There are many instances where you may want to see what kind of PHP settings other people are using and what better source of this information then the phpinfo() page.
The problem with finding a reliable pool of such pages is that basic search often contaisn many blog, forum, bugs.php.net and alike entries which area copy & paste outputs from users. This maybe fine in some instances, but what if you just want the real phpinfo() pages. The answer is surprisingly simple.
To get the data you need to simply need to search for a element always present on the phpinfo() page such as the "Zend Scripting Language Engine" string and then for a user-agent containing the indexing bot of your favorite search engine. Among the data displayed by the phpinfo() page is a header containing the browser provided User-Agent field, which is always populated by respectable crawlers such as the ones uses by Google and Yahoo. The presence of this value guarantees that the page shown will be an actual page, rather then a copy in paste where the field will be populated by the user's own browser.
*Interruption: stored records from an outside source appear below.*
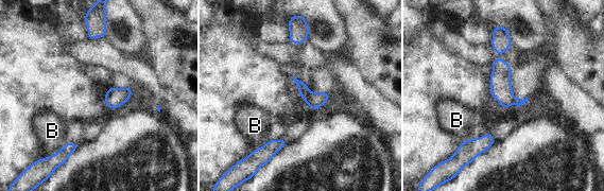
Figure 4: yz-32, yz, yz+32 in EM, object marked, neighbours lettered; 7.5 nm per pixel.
detach 4:(303, 88) # width 130 nm; B other; border 4:(310, 92), (306, 101); a second cell is stuck on

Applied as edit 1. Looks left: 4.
inspect overview # redraw

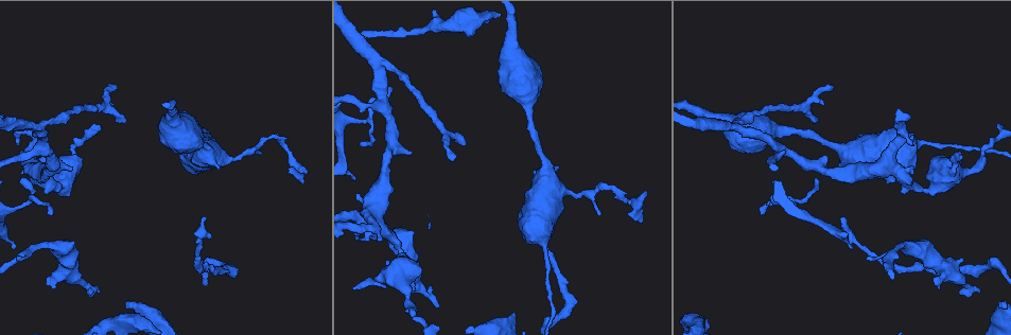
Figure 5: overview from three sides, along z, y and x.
inspect em xy step 8 letters at 5:(387, 260) # an open end

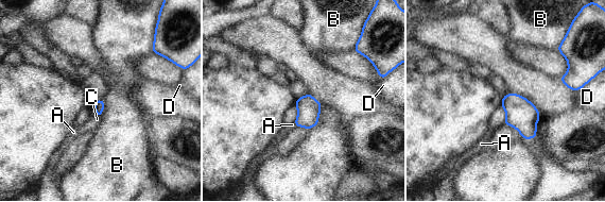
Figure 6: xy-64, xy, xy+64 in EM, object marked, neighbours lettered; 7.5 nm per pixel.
accept # A other, B other, C other, D other; border 6:(323, 104), (318, 122), (308, 130); no lettered piece goes on from it

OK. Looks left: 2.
inspect em xy step 4 letters at 5:(466, 142) # branch stops here

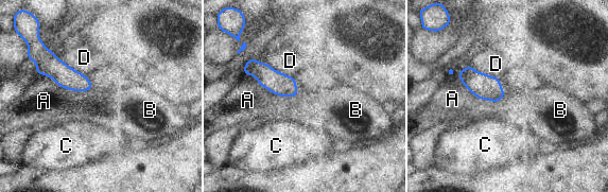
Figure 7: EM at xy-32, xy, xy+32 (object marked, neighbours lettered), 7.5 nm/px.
inspect em yz step 4 letters same

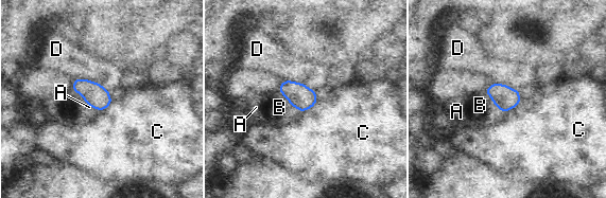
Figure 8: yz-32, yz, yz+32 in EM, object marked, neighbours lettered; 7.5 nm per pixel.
accept # A other, B other, C other, D other; no lettered piece goes on from it

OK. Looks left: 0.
stop edits detach@4; rest unchecked

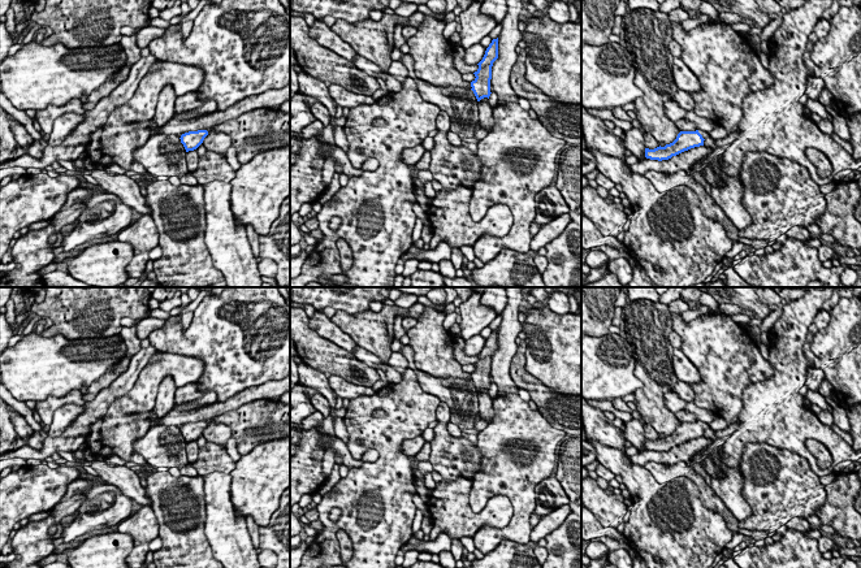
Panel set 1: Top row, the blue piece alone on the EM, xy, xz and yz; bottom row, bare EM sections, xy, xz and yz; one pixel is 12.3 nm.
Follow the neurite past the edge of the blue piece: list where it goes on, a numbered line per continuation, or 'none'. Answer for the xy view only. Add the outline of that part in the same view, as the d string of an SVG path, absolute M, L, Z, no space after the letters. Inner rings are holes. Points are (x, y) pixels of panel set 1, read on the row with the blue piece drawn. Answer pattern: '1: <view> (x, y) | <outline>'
none

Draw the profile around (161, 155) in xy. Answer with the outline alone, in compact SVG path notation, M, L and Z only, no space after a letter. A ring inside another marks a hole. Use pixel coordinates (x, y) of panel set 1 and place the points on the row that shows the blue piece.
M151 134L148 140L134 149L134 159L144 166L152 178L182 177L189 173L186 149L179 136Z

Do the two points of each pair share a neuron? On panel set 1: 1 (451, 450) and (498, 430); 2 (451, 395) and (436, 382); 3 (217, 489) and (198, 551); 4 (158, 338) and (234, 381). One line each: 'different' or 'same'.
1: different
2: same
3: different
4: same

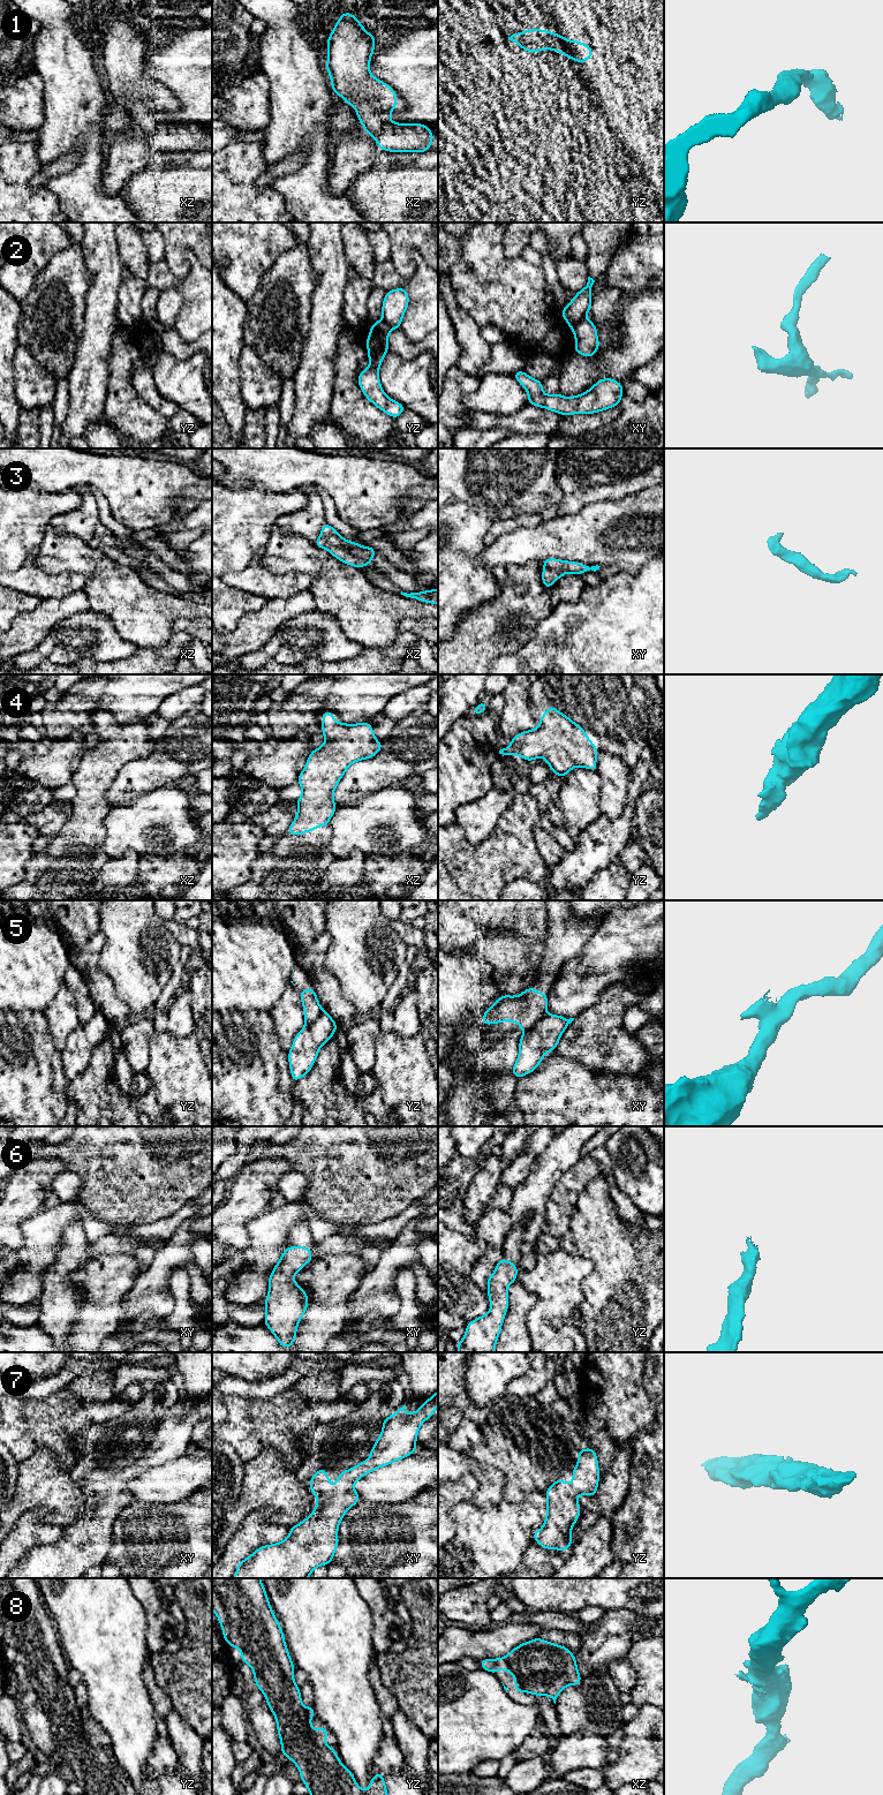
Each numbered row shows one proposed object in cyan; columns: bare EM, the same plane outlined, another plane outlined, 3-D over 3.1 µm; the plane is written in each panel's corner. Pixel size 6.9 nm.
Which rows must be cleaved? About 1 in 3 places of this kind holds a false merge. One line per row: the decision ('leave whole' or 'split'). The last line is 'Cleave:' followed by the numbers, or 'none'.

Here are the sample search queries for
Google and
Yahoo!.
Both of the search engines display tens of thousands of results, however Yahoo seems to find three times as many pages as Google (118,000 entries vs Google's mere 38,000). Random spot checks show that nearly every result is valid, with most invalid ones being attributed to removed phpinfo() pages, however those often have a "cached" version, so the data is still around. Unfortunately, both search engines cap the result set at 1,000, so you'd need to add additional filters to get around this limit.
Aside from the phpinfo() data you can also find some interesting data on the frequency of the crawler's visits. Both crawlers send the
"If-Modified-Since" header trying to identify "old" pages that have changed since last visit to avoid having to download the page again. When you looked at the cached phpinfo() output you can compare that value to the "retrieval date" shown at the top of all the cached pages.
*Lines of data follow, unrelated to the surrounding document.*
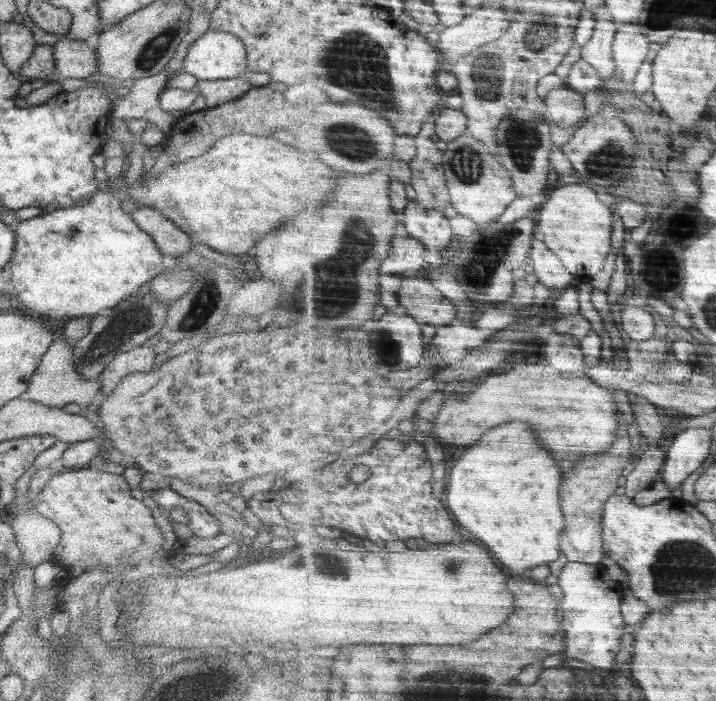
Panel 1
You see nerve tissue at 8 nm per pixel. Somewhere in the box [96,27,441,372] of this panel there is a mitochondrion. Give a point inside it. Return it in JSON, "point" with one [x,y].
{"point":[365,70]}

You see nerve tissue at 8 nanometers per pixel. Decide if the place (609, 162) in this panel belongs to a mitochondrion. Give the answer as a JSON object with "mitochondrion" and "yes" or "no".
{"mitochondrion":"yes"}

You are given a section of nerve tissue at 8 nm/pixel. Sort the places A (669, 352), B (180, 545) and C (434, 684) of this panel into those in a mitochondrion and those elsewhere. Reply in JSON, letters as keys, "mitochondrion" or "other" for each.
{"A":"other","B":"other","C":"mitochondrion"}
While there are plenty of harmless uses of the data displayed, in many instances this can reveal far more information then the user/hoster desires to outside sources, and can be used for evil rather then good
. The general advise has been that phpinfo() pages are not left out in the open and are only created temporarily for debugging purposes. This tip is especially important for users utilizing older version of PHP where the output is vulnerable to XSS and CSRF.